* [Activity]:
Please reply with one number only: how many lines in the entries below contain the string "avons".
(Beginning of Data shown)
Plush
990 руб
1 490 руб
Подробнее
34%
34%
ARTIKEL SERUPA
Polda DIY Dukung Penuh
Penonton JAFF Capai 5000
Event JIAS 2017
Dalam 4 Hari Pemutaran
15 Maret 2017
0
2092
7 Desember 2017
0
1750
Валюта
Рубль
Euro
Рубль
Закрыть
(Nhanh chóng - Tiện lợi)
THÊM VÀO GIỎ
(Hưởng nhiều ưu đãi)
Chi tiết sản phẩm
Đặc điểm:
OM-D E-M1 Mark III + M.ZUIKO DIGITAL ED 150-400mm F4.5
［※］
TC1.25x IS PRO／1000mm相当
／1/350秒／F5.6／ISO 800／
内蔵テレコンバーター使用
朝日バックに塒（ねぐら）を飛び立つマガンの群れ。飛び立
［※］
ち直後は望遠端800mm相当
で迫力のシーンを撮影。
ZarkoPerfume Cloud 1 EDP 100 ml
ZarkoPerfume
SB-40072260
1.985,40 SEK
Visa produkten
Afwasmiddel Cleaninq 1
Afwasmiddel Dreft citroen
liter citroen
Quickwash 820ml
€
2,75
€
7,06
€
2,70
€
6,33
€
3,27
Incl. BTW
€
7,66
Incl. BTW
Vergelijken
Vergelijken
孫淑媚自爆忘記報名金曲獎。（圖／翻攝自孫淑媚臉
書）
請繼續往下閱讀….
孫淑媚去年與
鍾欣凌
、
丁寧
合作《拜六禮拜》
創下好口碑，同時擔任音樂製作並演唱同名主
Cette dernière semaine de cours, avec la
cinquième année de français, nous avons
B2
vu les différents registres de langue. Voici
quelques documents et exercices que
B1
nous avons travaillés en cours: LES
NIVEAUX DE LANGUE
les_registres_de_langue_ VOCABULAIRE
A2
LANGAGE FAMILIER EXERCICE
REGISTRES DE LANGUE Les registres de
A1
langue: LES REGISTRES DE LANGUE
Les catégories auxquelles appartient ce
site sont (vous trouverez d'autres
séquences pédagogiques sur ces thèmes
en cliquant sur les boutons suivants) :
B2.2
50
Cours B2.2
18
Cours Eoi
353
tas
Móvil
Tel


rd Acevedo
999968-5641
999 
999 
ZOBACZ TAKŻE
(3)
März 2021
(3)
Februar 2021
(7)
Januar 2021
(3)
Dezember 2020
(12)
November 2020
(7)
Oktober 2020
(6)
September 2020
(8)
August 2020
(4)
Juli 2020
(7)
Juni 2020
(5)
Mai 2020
(End of Data shown)
* [Answer to this problem]:
2